Cuidar la Vida

Accidente Emtrafesa

Un penoso accidente de tránsito, ocurrido el 26 de diciembre, costó la vida de una niña de 6 años de edad, en San Pedro de Lloc. Un bus de la empresa Emtrafesa fue el causante del percance que ha desembocado con mandato de prisión preventiva para el conductor identificado como Alberto Teófilo Diestra Meza. Deberá ser procesado como presunto autor del delito de homicidio culposo en agravio de la menor de iniciales T.CH.E.

El juez Luis Alejandro Pérez León, a cargo del Juzgado de Investigación Preparatoria, en San Pedro de Lloc, encontró procedente el pedido de prisión preventiva invocado por la fiscal Taly Chayguaque Ventura por considerar que existen graves y fundados elementos de convicción para presumir que el accidente fue producto de un acto imprudente.

Es importante destacar algunos de los juicios emitidos por el juzgador al momento de decretar su medida coercitiva. Hizo alusión a experiencias personales –como conductor de su vehículo particular- y las denuncias de numerosas personas respecto al comportamiento de algunos conductores de esa empresa. Hacen gala de abuso al efectuar maniobras peligrosas e imprudentes pasando a otros vehículos a gran velocidad, en zonas prohibidas, y sin tener en cuenta las recomendaciones que permanentemente se formulan para evitar tragedias en las pistas.

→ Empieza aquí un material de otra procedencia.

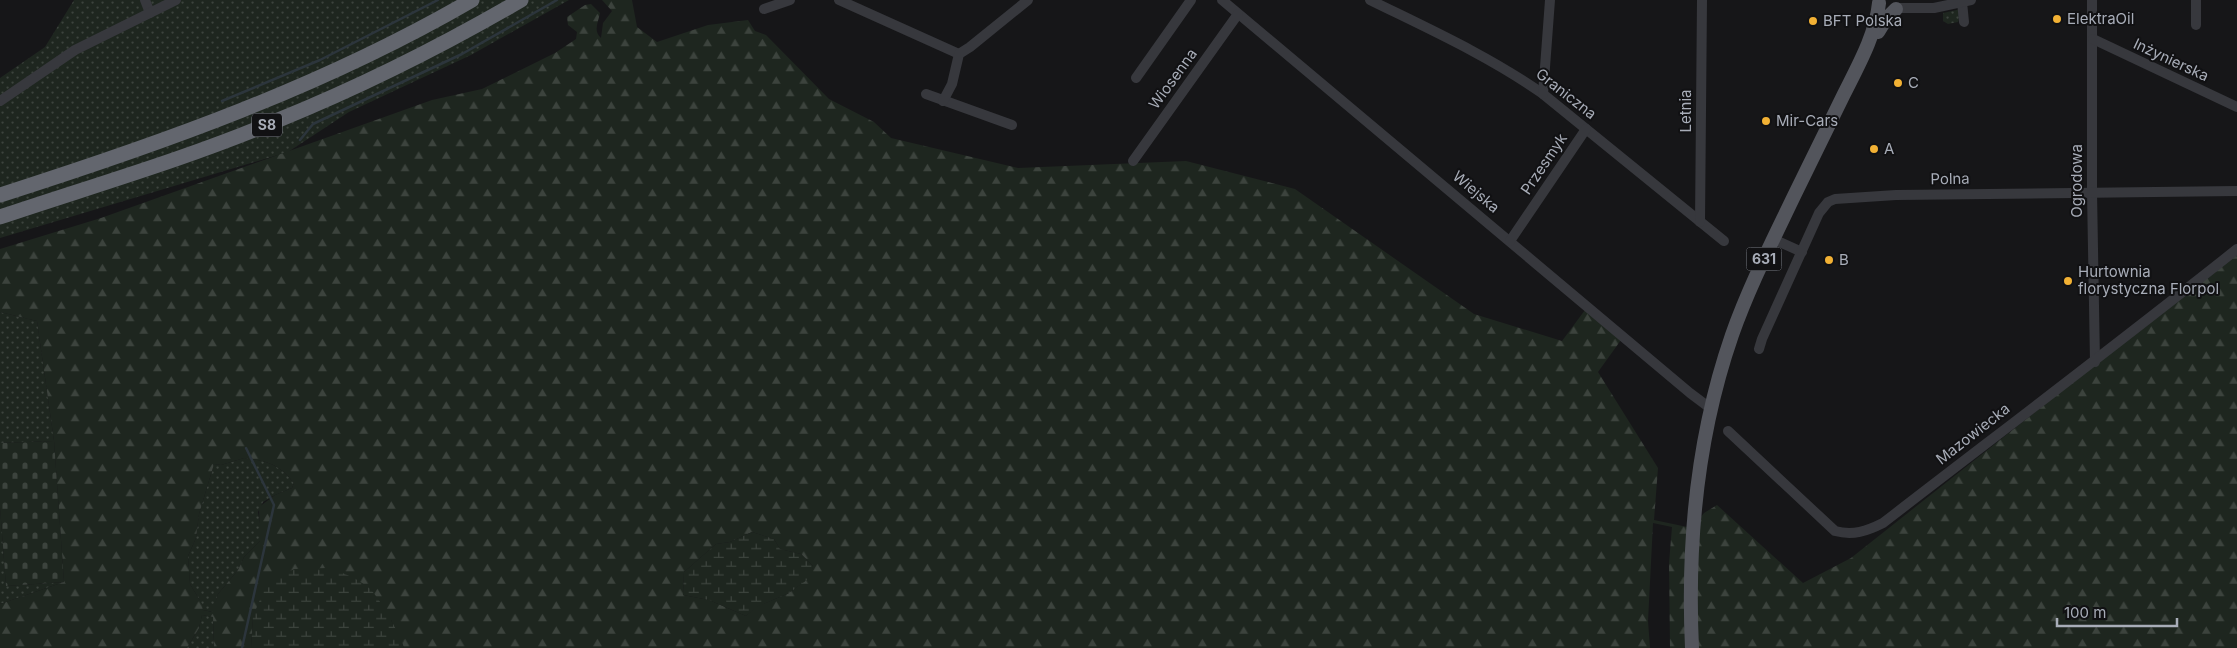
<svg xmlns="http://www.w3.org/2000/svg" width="2237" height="648" viewBox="0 0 2237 648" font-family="Inter,sans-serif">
	<defs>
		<pattern id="grass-dots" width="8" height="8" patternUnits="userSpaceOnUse" patternTransform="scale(1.25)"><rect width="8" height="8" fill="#1e261f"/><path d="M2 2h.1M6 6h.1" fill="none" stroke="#3c433d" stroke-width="1.8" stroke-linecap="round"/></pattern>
		<pattern id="forest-firs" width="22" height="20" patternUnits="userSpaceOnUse" patternTransform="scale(1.25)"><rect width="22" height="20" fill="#1e261f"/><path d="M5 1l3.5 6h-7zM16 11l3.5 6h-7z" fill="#3c433d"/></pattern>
		<pattern id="wetland-marsh" width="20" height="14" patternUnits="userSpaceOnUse" patternTransform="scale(1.25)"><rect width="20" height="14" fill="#1e261f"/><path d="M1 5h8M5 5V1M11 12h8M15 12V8" fill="none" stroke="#3c433d"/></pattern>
		<pattern id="cemetery-stones" width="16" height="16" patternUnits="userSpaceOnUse" patternTransform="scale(1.25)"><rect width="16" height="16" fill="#1e261f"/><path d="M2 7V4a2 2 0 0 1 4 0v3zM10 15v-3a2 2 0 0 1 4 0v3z" fill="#3c433d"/></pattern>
	</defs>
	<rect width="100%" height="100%" fill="#161618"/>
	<g fill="url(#grass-dots)">
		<path d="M74 0H569L471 55 349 112 288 152 0 238V78L45 47Z"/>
		<path d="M1961 9 1958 22 1948 24 1943 21V13Z"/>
		<path d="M0 312 37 321 54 441 0 443Z"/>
		<path d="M244 458C268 461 279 464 294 483L292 488 275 495 263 502 258 512 261 530 260 541 244 557 238 570 218 594 213 612 203 610 199 599 190 584 188 556 196 538 199 514 214 464 221 465Z"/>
		<path d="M0 507 6 586 64 582 0 604Z"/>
		<path d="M202 615 213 617 214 648H187L199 628Z"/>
	</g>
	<path fill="url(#forest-firs)" fill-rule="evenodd" d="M602 0H632L637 27 657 42 708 25 748 20 755 31 766 35 829 99 874 122 891 138 1018 168 1186 161 1295 189 1474 314 1562 341 1585 310 1621 340 1598 372 1658 468 1654 520 1692 528 1704 513 1717 505 1803 583 1851 558 2237 252V648H1670L1669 563 1672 527 1653 523 1648 621 1650 648H404L391 620 253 616 251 648H214L213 617 202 615 199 628 187 648H0V604L64 582 54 441 37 321 0 312V249L101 218 432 100 482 89 555 53 576 39 577 32 568 25 567 17 585 5 591 4 600 13C598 23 593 31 601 38L603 23 612 11ZM244 458C268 461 279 464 294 483L292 488 275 495 259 507 260 541 244 557 238 570 218 594 212 612 203 610 202 604 190 584 188 556 196 538 199 514 214 464 221 465ZM752 532 774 539 780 549 801 554 813 566 810 577 789 593 756 607 746 616 709 600 683 595 684 572 716 544 730 542Z"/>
	<g fill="url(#wetland-marsh)">
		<path d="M752 532 774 539 780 549 801 554 813 566 811 577 789 593 757 607 746 616 709 600 683 595 684 572 716 544 730 542Z"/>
		<path d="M327 568C342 572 357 578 369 588 377 594 402 637 404 648H251L253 616 267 583 294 569Z"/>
	</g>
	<path fill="url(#cemetery-stones)" d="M54 441 64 582 6 586 0 507V443Z"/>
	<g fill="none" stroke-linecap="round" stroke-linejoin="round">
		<g stroke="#2c353c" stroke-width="2.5">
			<path d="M222 101 320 60 438 0"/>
			<path d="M300 140 313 124 462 54 557 0"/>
			<path d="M242 648 274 505 246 448"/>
		</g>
		<g stroke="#37383d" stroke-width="10">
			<path d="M145 0 150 13"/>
			<path d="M839 0 959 54"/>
			<path d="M1222 0 1690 393 1710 408"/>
			<path d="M1370 0C1429 29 1489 56 1543 94L1724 241"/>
			<path d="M2092 0V192L2095 362"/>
			<path d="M2196 0V25"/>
			<path d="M1962 2 1964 22"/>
			<path d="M1899 8H1934L1971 0"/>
			<path d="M764 9 790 0"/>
			<path d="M2093 39 2237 107"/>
			<path d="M1136 78 1191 0"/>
			<path d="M926 94 1012 125"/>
			<path d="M1543 94 1550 0"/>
			<path d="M0 101 75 50 176 0"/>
			<path d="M943 101 952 84 959 54 970 47 1028 0"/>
			<path d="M1133 161 1238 14"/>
			<path d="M1700 222 1702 0"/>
			<path d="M1773 239 1802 252"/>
			<path d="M1510 241 1586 129"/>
			<path d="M1759 349 1762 339 1819 213 1828 202 1835 199 1896 195 2237 191"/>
			<path d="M1728 431 1835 531C1853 536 1867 531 1883 523 2001 432 2120 342 2237 249"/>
		</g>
		<g stroke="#53555c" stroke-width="14">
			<path d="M1878 32 1886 19 1896 9"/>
			<path d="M1692 648C1687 541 1697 436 1732 335 1749 287 1772 242 1794 196 1811 162 1827 128 1844 94 1858 66 1876 34 1879 3"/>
		</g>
		<g stroke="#63666e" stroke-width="15">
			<path d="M0 195C163 143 324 86 472 0"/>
			<path d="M0 217C92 186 186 159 276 121 360 87 442 46 521 0"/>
		</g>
	</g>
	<g fill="#f2b134" stroke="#111113" stroke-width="2">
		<circle cx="2057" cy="19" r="5"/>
		<circle cx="1813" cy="21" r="5"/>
		<circle cx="1898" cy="83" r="5"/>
		<circle cx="1766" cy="121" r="5"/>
		<circle cx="1874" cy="149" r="5"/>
		<circle cx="1829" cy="260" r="5"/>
		<circle cx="2068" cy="281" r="5"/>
	</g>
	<g text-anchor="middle" stroke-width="4" stroke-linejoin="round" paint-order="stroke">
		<g fill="#111113" stroke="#7b7e86" stroke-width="1">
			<rect x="252" y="113.5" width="30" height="23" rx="4"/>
			<rect x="1746.5" y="247.5" width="35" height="23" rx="4"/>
		</g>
		<g font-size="14" font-weight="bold" fill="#a8adb8">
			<text x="267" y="130">S8</text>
			<text x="1764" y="264">631</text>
		</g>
		<g font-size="15" fill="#a8adb8" stroke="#111113" text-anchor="start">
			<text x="2067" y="24">ElektraOil</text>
			<text x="1823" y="26">BFT Polska</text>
			<text x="1908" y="88">C</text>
			<text x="1776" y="126">Mir-Cars</text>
			<text x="1884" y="154">A</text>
			<text x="1839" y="265">B</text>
			<text x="2078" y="277">Hurtownia<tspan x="2078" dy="17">florystyczna Florpol</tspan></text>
		</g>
		<g font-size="15" fill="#a8adb8" stroke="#111113">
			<text transform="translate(2171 60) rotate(25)" y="5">Inżynierska</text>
			<text transform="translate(1173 79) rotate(-54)" y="5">Wiosenna</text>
			<text transform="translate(1566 94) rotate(38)" y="5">Graniczna</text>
			<text transform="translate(1686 111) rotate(-90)" y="5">Letnia</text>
			<text transform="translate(1544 164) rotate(-56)" y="5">Przesmyk</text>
			<text transform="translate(1950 179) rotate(-1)" y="5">Polna</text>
			<text transform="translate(2077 181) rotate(-90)" y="5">Ogrodowa</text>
			<text transform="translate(1476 192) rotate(40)" y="5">Wiejska</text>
			<text transform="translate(1973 434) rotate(-38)" y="5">Mazowiecka</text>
		</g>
	</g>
	<path d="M2057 618v8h120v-8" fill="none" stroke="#a8adb8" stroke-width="2.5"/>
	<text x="2064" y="618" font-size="15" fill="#a8adb8" stroke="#111113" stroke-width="4" paint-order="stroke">100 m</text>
</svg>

En este aspecto, la empresa debe intervenir y ejercer un mayor control sobre los conductores ordenando monitorearlos para ver cómo se desempeñan en las carreteras. Hay la impresión que, en algunas ocasiones, salen más tarde de sus horas programadas y, en afán de llegar a destino a la hora prevista, desarrollan velocidades mayores realizando maniobras temerarias con grave riesgo para los pasajeros y/o peatones.

En los hechos del pasado 26 de diciembre, lamentablemente las consecuencias las pagó una inocente niña que había concluido sus estudios de primer grado de primaria. El bus la atropelló y arrastró su cuerpo por varios metros, tal como lo hemos descrito en la versión del juez Pérez León dando pie a suponer que el vehículo iba a velocidad sin considerar que estaba en zona poblada.

Aparte de eso, es importante, también, destacar el análisis del juez al rechazar como razón para tratar de disminuir la gravedad del suceso, se alegue que la empresa tiene una póliza de vida para el caso de fallecidos. Como bien lo ha precisado el magistrado, una vida no es una mercancía que tiene determinado valor y si se pierde se “soluciona” haciendo efectivo el monto del seguro. Eso es inaudito. Una vida es una vida, y hay que valorarla como tal.

Debe valorarse la decisión y los fundamentos del juzgador.  Se trata de hacer entender la necesidad de una educación vial que nos comprometa a todos. Es hora que los choferes entiendan que no solo se trata de sus vidas, sino también de la de terceros y deben saber valorarlas y cuidarlas. Para eso, deben conducirse con la mayor rigurosidad y con respeto por las normas de su sector. Y en cuanto a las empresas, deben esmerar el control sobre su personal advirtiéndoles de las consecuencias para ellos mismos, pues es doloroso privar a alguien de su libertad por un delito que no quiso cometer. Pero que la ley sanciona por ser un acto negligente.